Benjamin Franklin wrote that an investment in knowledge pays the best interest. This is particularly true in the context of slip-and-fall accidents because learning about one’s rights and responsibilities can ultimately safeguard your best interests. In this blog I examine the law, the duty of care, the liability of occupiers for slip-and-fall accidents which occur on private, commercial and municipal premises and lawsuits.
In Ontario, slip-and-fall accidents are governed by the Occupiers’ Liability Act. This Act establishes a duty of care on the part of an occupier to ensure the safety of all entrants to the occupier’s premises. Section 1 of the Act states that a person is considered an occupier if they are: in physical possession of the premises, responsible for and have control over the condition of the premises, responsible for and have control over the activities on the premises, or are in control over people who are allowed to enter the premises.
Depending on the circumstances of a slip-and-fall accident, an occupier may include an owner, property manager, superintendent, tenant, sub-tenant, work supervisor, an auctioneer conducting a sale on the vendor’s premises, a real estate agent selling or leasing the property, an independent contractor who performs building maintenance, construction, or repair work, an engineer responsible for site preparation, or even an adjacent property owner.
Occupier’s Duty of Care
Section 3(1) of the Occupiers’ Liability Act sets out an occupier’s duty of care and states that an occupier of premises owes a duty to take such care in all the circumstances to ensure that all visitors and their property are reasonably safe while on the premises. This means that an occupier, like those described above, must make their premises reasonably safe for visitors by taking reasonable care to protect those entrants from foreseeable danger.
Section 3(2) of the Occupiers’ Liability Act states that this duty applies whether the danger is caused by the condition of the premises or by an activity occurring on the premises. The Supreme Court of Canada has reinforced that the Occupiers’ Liability Act requires positive action on the part of occupiers to make their premises reasonably safe.

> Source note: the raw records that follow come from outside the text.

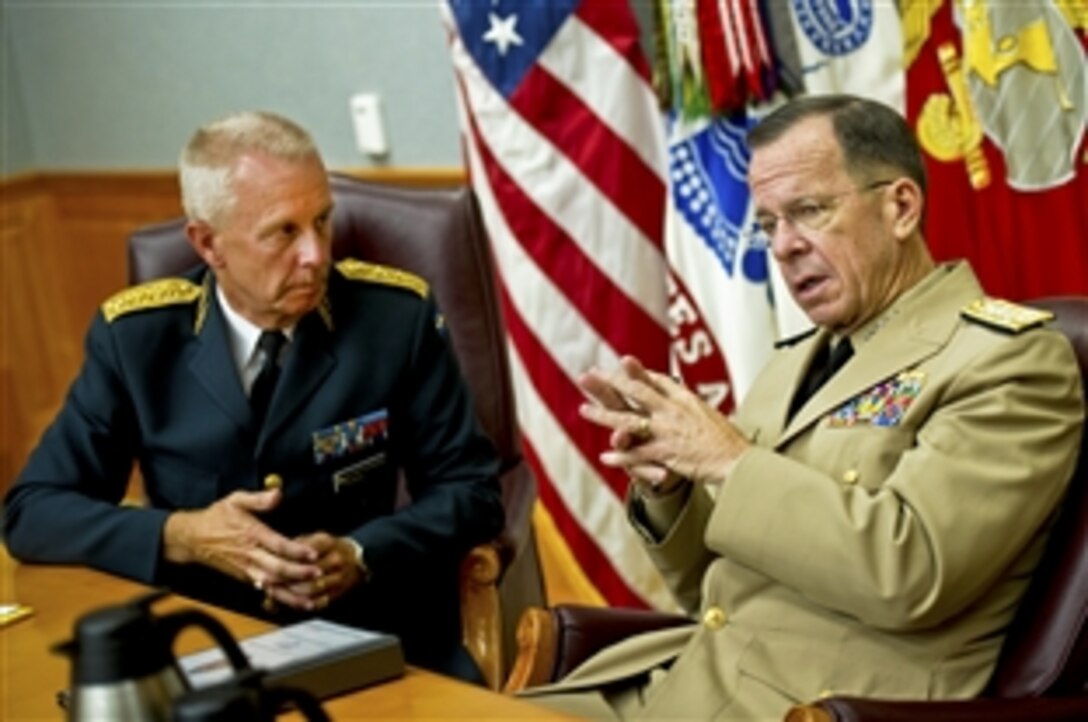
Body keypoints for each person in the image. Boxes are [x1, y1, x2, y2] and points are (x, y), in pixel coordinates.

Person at [524, 95, 1084, 719]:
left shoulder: (1008, 362)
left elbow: (911, 573)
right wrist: (672, 488)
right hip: (675, 681)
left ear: (900, 207)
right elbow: (709, 588)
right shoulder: (792, 362)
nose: (784, 247)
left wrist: (731, 463)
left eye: (809, 211)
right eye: (767, 225)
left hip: (808, 707)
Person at [2, 111, 504, 682]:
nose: (316, 254)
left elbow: (473, 491)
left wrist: (362, 555)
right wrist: (181, 536)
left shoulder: (395, 319)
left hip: (380, 638)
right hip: (211, 645)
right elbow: (32, 511)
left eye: (322, 220)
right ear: (208, 243)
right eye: (283, 232)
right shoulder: (138, 338)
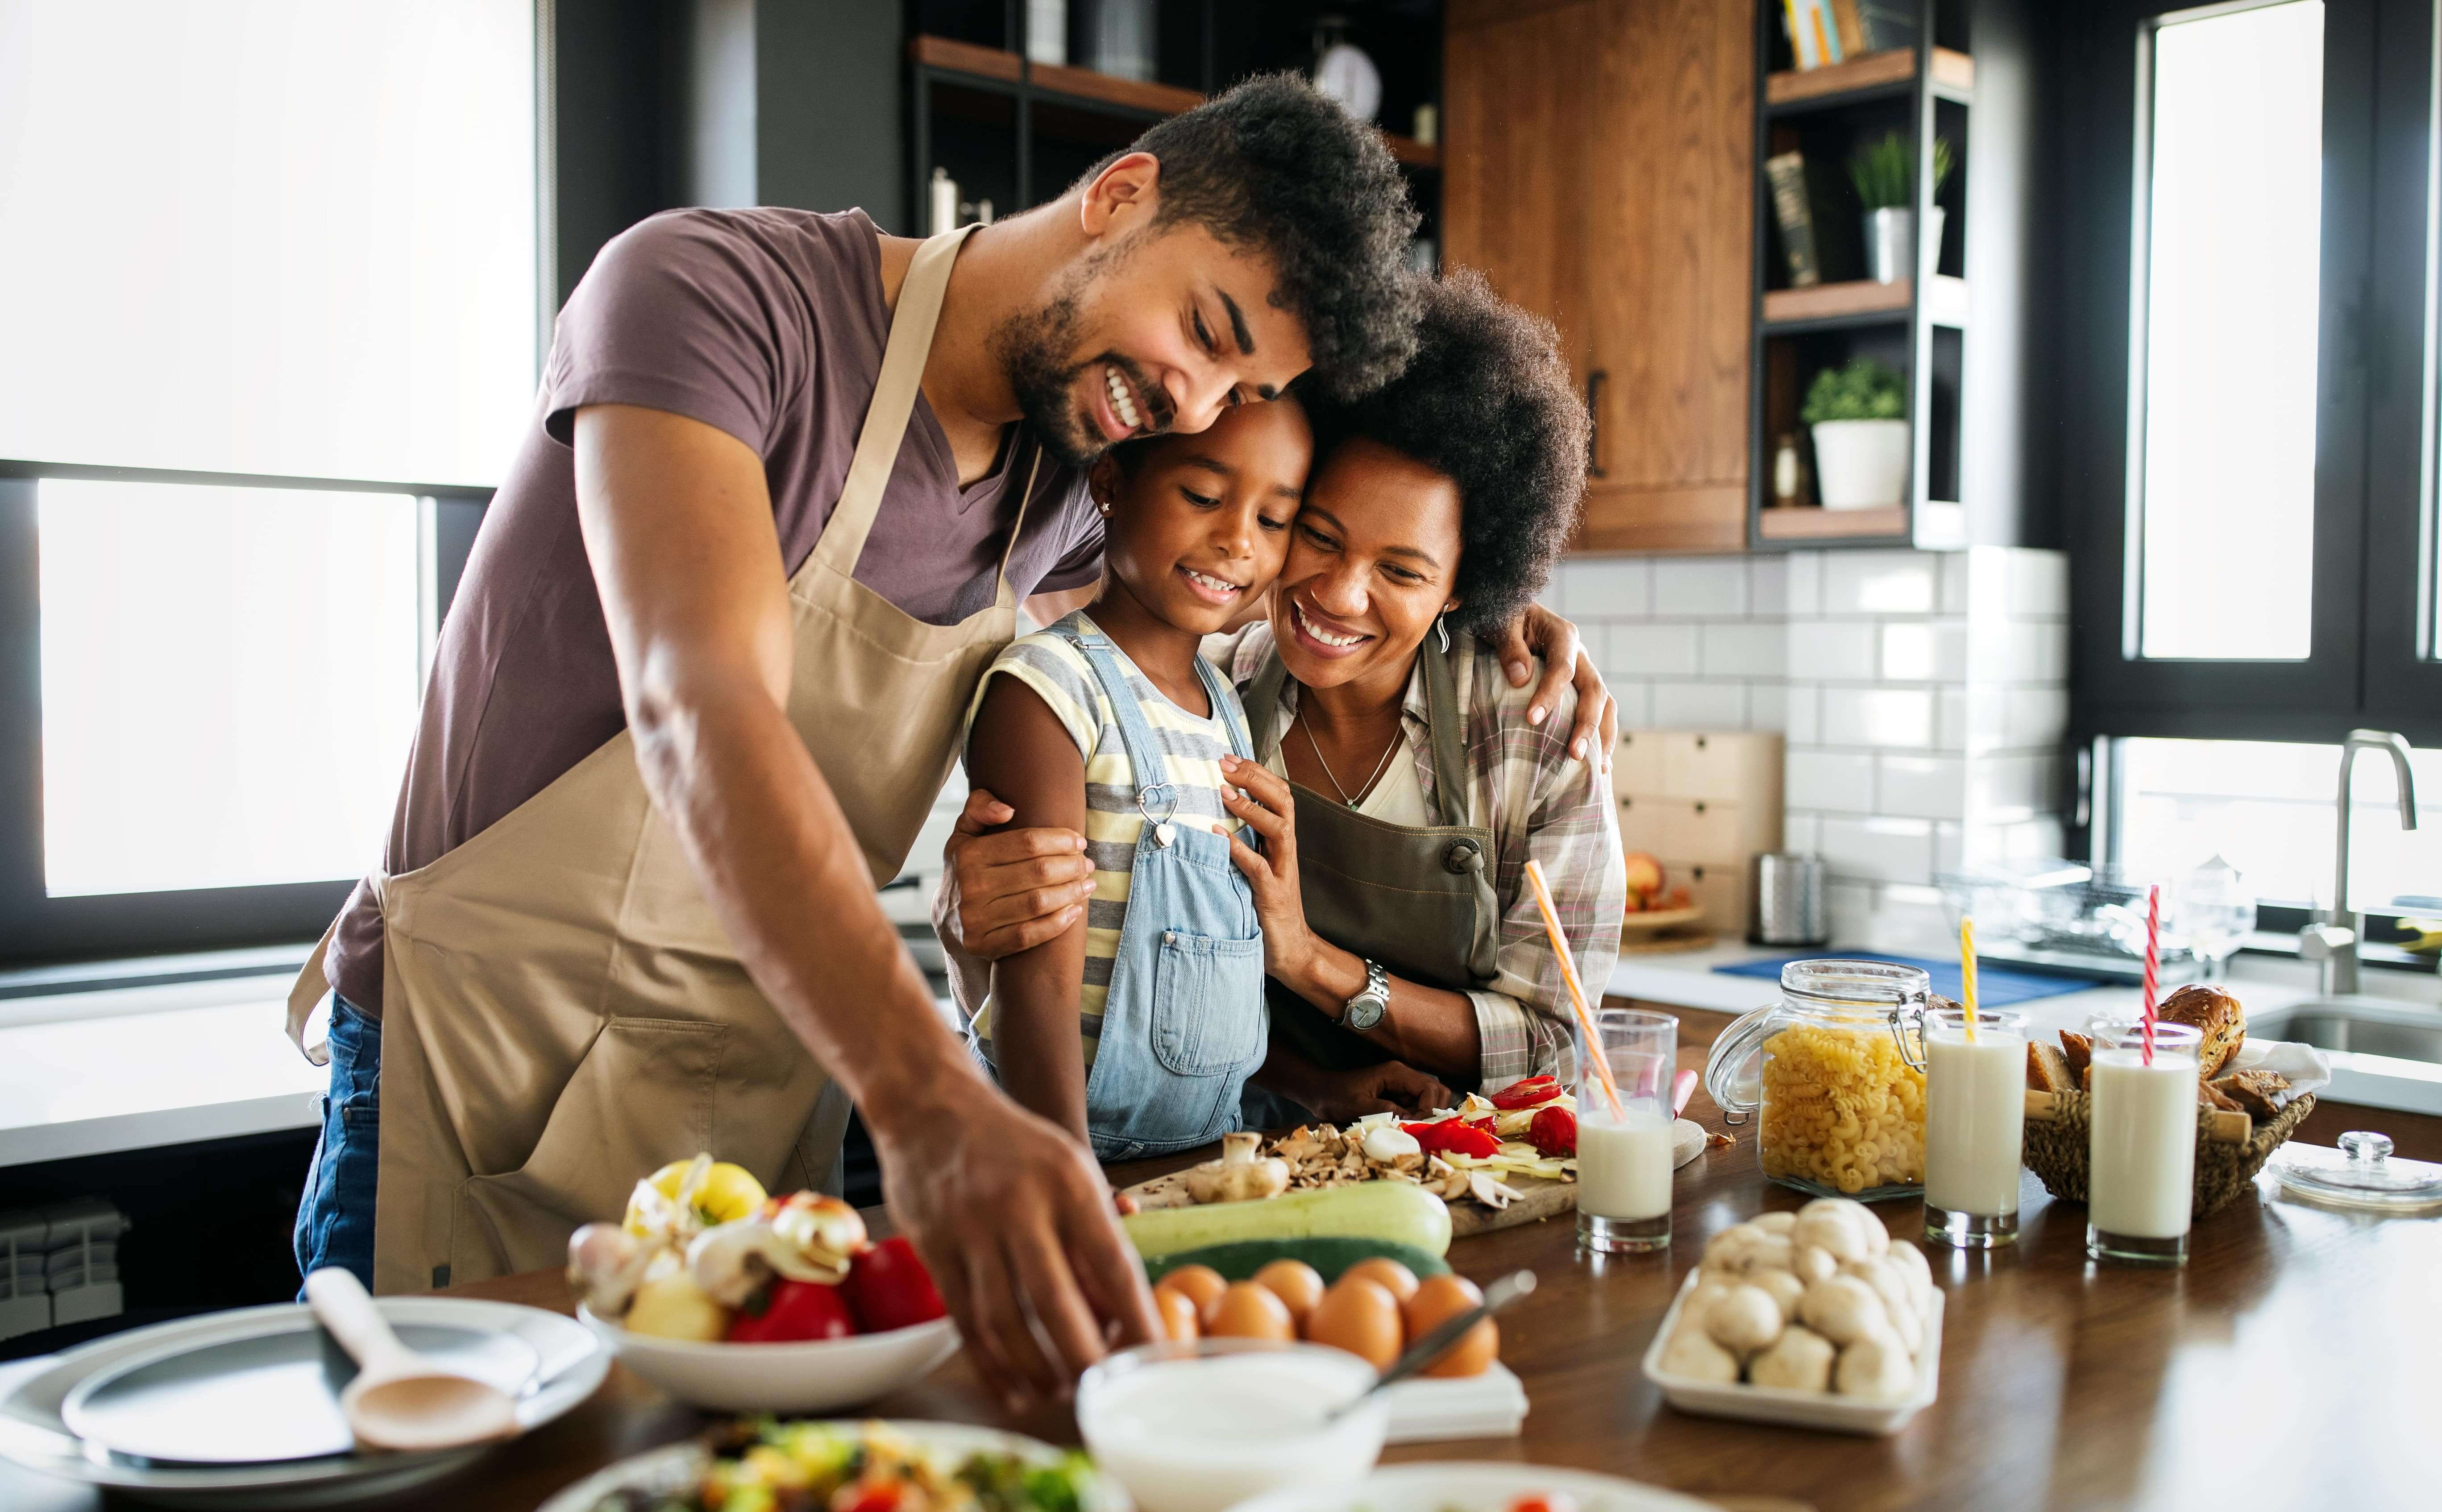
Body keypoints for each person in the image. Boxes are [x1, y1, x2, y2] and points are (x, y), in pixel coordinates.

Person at [284, 70, 1612, 1408]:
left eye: (1239, 383)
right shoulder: (712, 299)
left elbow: (1249, 594)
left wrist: (1489, 611)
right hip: (487, 1059)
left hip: (757, 1081)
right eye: (1202, 327)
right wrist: (930, 1102)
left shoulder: (1080, 481)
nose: (1190, 400)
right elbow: (706, 709)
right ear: (1121, 195)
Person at [944, 271, 1625, 1124]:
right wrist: (971, 902)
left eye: (1402, 572)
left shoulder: (1533, 732)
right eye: (1316, 533)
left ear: (1466, 587)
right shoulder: (1211, 686)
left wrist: (1311, 962)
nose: (1340, 595)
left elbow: (1557, 1040)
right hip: (1239, 1155)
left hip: (1472, 1167)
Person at [964, 399, 1310, 1158]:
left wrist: (1331, 1085)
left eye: (1274, 519)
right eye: (1203, 497)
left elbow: (1205, 986)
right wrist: (1068, 1179)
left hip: (1205, 1154)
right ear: (1111, 482)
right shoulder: (1049, 689)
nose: (1236, 541)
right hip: (1052, 1155)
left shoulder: (1227, 709)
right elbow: (1040, 982)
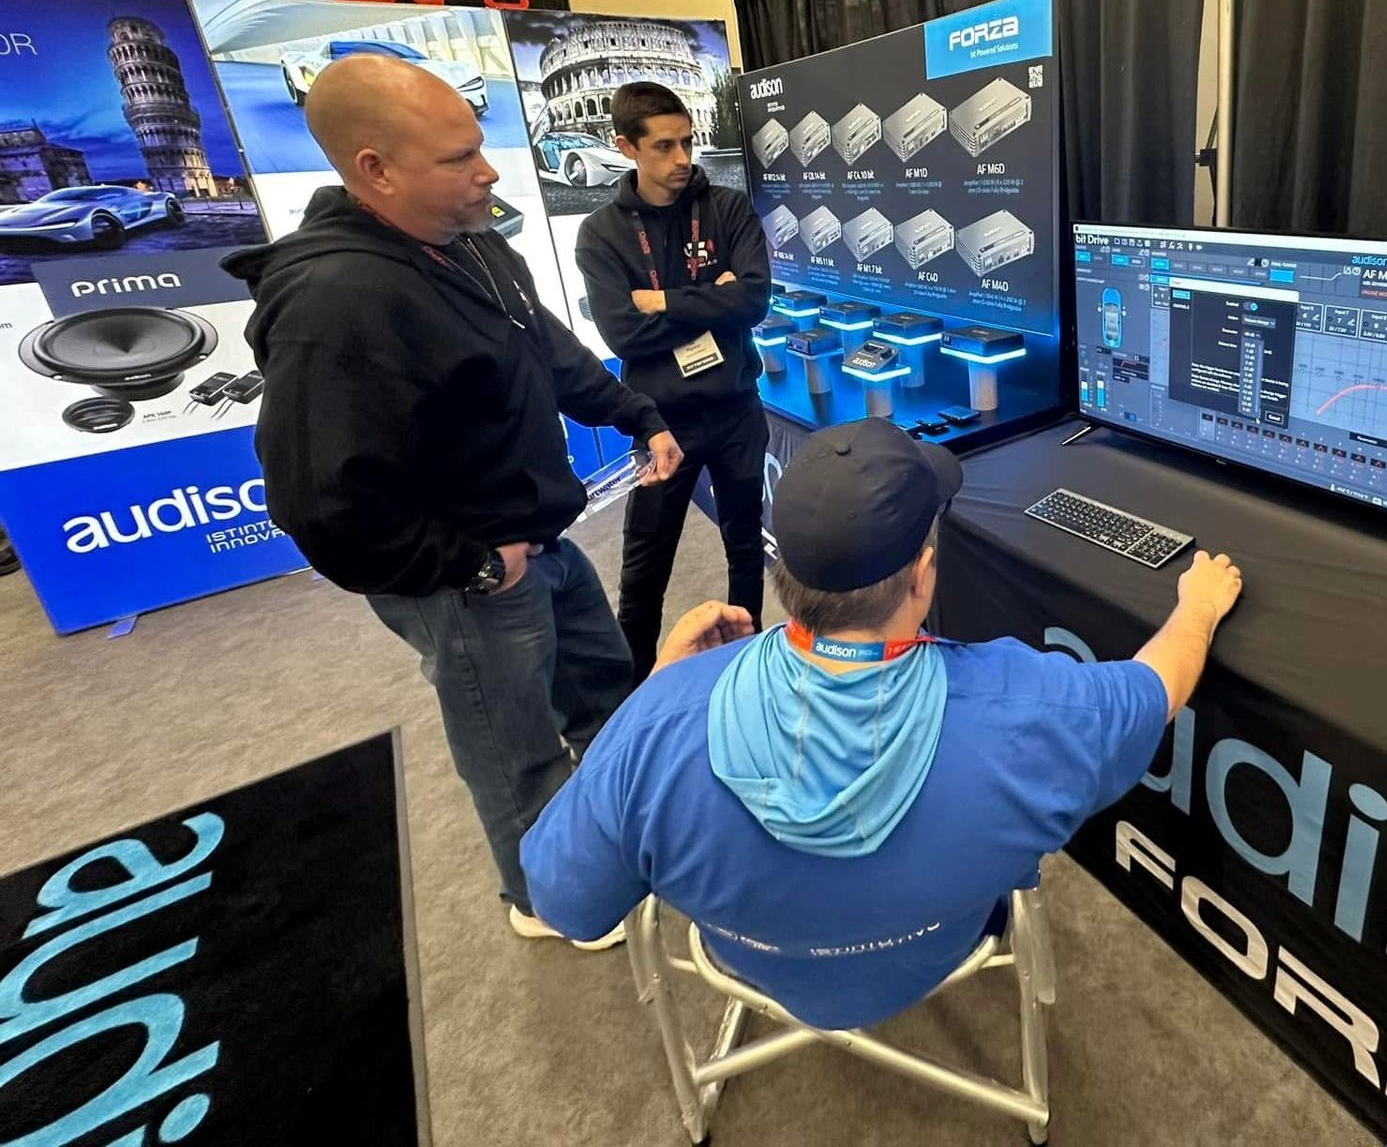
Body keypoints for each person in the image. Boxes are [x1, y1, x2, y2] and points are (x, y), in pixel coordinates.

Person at [521, 418, 1243, 1025]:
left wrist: (656, 690)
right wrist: (1199, 606)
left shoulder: (660, 722)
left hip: (748, 956)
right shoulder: (1029, 708)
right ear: (922, 575)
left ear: (786, 573)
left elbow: (567, 901)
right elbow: (1157, 686)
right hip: (937, 947)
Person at [225, 53, 685, 949]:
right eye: (458, 158)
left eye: (479, 149)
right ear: (375, 169)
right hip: (468, 576)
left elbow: (546, 351)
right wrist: (471, 564)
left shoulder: (472, 245)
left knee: (602, 692)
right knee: (512, 746)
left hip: (539, 538)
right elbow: (319, 505)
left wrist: (636, 415)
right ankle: (542, 897)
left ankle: (624, 827)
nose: (488, 172)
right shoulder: (338, 300)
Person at [575, 81, 773, 684]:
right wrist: (713, 299)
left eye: (687, 142)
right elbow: (624, 337)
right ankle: (634, 689)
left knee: (746, 546)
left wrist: (660, 300)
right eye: (664, 146)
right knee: (645, 568)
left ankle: (747, 665)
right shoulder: (602, 233)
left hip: (738, 408)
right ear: (626, 147)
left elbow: (755, 300)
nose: (684, 158)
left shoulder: (728, 208)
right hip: (663, 422)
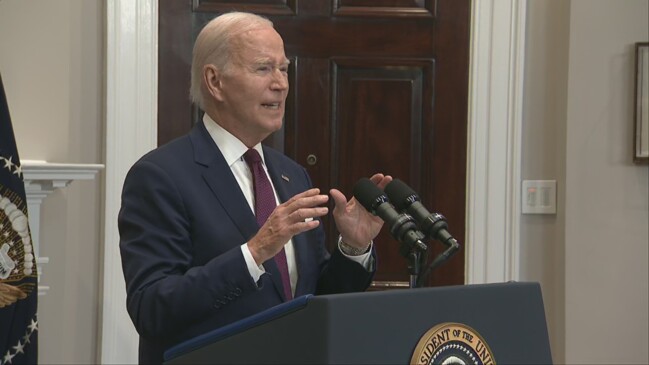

This “reasonable care” requirement is rooted in common sense. An occupier must take prudent steps to ensure the safety of visitors to the premises. However, the standard is not perfection and an occupier is not expected to remove every possible danger on the premises as that would be unreasonable.
Liability of Occupiers
In order to establish liability, or fault, on the part of an occupier, it is necessary to establish that they breached the duty of care prescribed by the Occupiers’ Liability Act. Some circumstances or conditions which may demonstrate such a breach include: snow and/or ice on sidewalks, paths, steps and other exterior walking surfaces, slipping or tripping hazards such as water, spilled industrial liquids, and even bodily fluids, and poorly lit areas or areas which have no lighting at all.
Commercial Property Occupiers
For commercial property occupiers, such as grocery stores and for parking lots, corporate policies must be implemented to reduce the risk of injury to entrants to the premises. Employees, as agents of the occupier, are responsible for ensuring that floors on the premises are clear of debris, tripping and slipping hazards. If the commercial property occupier fails to comply with a reasonable maintenance and inspection policy, then it will likely be held responsible for any injuries that occur as a result.
Slip-and-fall accidents which occur on municipal property are governed by the Municipal Act. Section 44(1) of the Municipal Act states that where a municipality has jurisdiction over a highway or bridge, it must keep that highway or bridge in a state of repair that is reasonable in the circumstances. Section 44(2) of the Municipal Act states that if a municipality fails to keep a highway or bridge in a reasonable state of repair and such failure causes a slip-and-fall accident, then the municipality is liable for the resulting damages.
A highway is defined by the Municipal Act as a bridge, trestle, viaduct, portion of a highway, road allowance, sidewalks, street, or lane. However, the Municipal Act states that where a slip-and-fall accident occurs on a municipal sidewalk, a municipality is not responsible for any personal injury resulting from snow or ice on the sidewalk unless the municipality has been “grossly negligent” in its duty to maintain the sidewalk in a reasonable state of repair. While this standard is applied on a case-by-case basis, it essentially means that in order to be found liable, a municipality must act unreasonably in the face of fairly apparent hazards.
If you have suffered a slip-and-fall, there are a number of parties who may be responsible for your accident: the owner of the property where the accident occurred, an inspection and maintenance contractor, property superintendent, supervisor or manager, landlord, and/or employees or agents of a commercial occupier who are tasked with inspection and maintenance. If you think you have a case, you should speak with a lawyer immediately to preserve any evidence. Also, there are also different notice periods depending on where you fall, for example on government or municipal property vs. residential property. These notice deadlines are as short as 10 days and complicated. You only have two years to sue. If you have a fall, call a lawyer immediately in order not to miss these deadlines.